Section 35(5) of the DPA 2018 sets out that where processing is strictly required for law enforcement purposes, the WRA must meet at least one of the conditions in Schedule 8.
The WRA processes data for the law enforcement purposes when the conditions set out in the following paragraphs of Schedule 8 to the DPA 2018 are met:
- paragraph 1 (Statutory etc purposes)
- paragraph 5 (Personal data already in the public domain)
- paragraph 6 (Legal claims)
- paragraph 8 (Preventing fraud)
- paragraph 9 (Archiving etc)
All processing is for the first listed purpose and might also be for others dependent on the context.
9. The WRA’s compliance with the data protection principles
In accordance with the accountability principle, the WRA maintains records of processing activities under Article 30 of the UK GDPR and section 61 of the DPA 2018. We carry out data protection impact assessments where appropriate in accordance with Articles 35 and 36 of the UK GDPR and section 64 of the DPA 2018 for law enforcement processing to ensure data protection by design and default.
The WRA follows the data protection principles set out in Article 5 of the UK GDPR, and Part 3, Chapter 2 of the DPA 2018 for law enforcement processing, as follows:
9.1 Lawfulness, fairness and transparency
We are a Welsh tax authority and the revenue we collect and manage funds public services in Wales.
Sections 12 to 15 of the Tax Collection and Management (Wales) Act 2016 (TCMA) set out the WRA’s functions.
9.2 Purpose limitation
The WRA does not process personal data for purposes that are incompatible with the purposes for which it is collected. When we process personal data to fulfil our statutory functions, we do so in accordance with sections 12 to 15 of the TCMA.
When we share special category data, sensitive data or criminal conviction data with another controller, processor or jurisdiction, we will ensure that the data transfers are compliant with relevant laws and regulations and use appropriate international treaties, data sharing agreements and contracts.
9.3 Data minimisation
We collect personal data that is adequate, relevant and limited to the relevant purposes for which it is processed. We ensure that the information we process is necessary for and proportionate to our purposes.
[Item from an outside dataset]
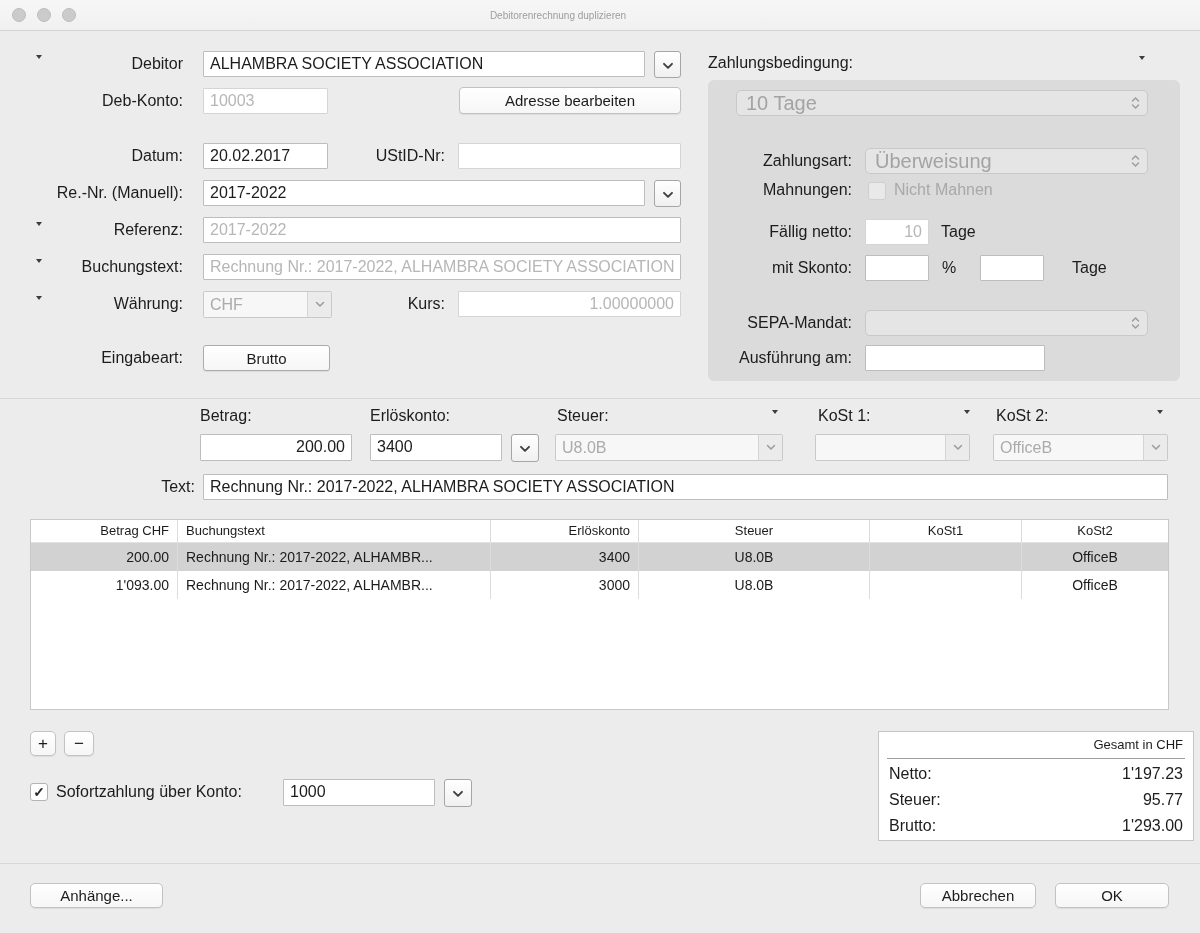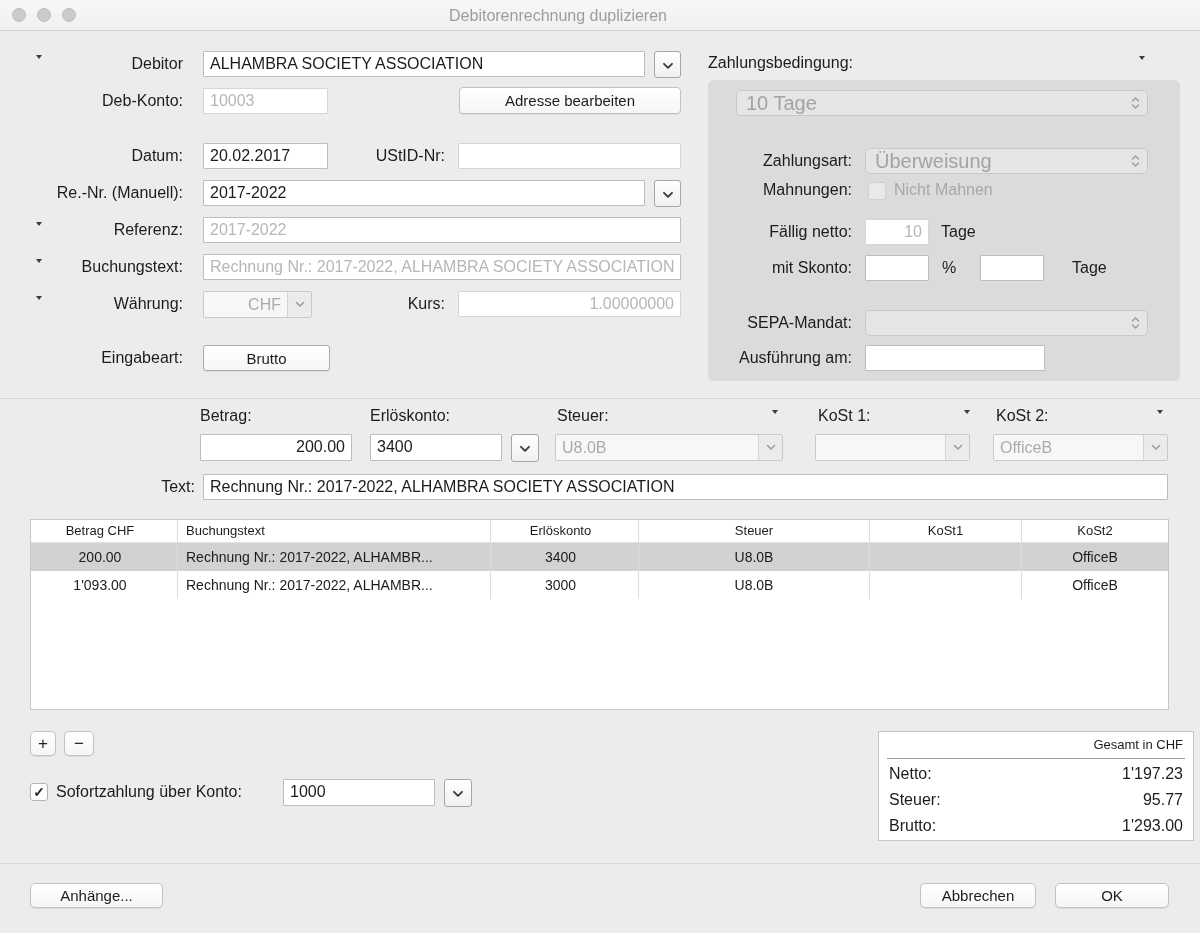"Debitorenrechnung duplizieren" .wtitle { font-size: 16px -> 10px }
Personal data shall be accurate and, where necessary, kept up to date. Where we become aware that personal data is inaccurate or out of date, having regard to the purpose for which it is being processed, we will take every reasonable step to take appropriate corrective action for that data without delay.
9.5 Storage limitation
The WRA retains special category data, criminal conviction data and sensitive data for law enforcement processing in accordance with the retention and disposal schedule, published on https://gov.wales/welsh-revenue-authority. These categories of personal data may be retained for longer than the WRA’s default standard retention period if required by statutory, regulatory, legal or security reasons.
9.6 Integrity and confidentiality
We have put in place appropriate technical, physical and managerial procedures to safeguard and secure the information we collect about individuals. We have strict security standards, and all our staff and those who process personal data on our behalf get regular training about how to keep information safe. We limit access to your personal information to those employees, or third parties who have a business or legal need to access it.
Third parties or contractors that the WRA engages will only process your personal information on our instructions or with our agreement, and where they do so they have agreed to treat the information confidentially and to keep it secure. We will also disclose personal data to an agent if we receive the consent of the individual to whom the data concerns.
10. Policy review statement
This policy will be periodically reviewed and updated.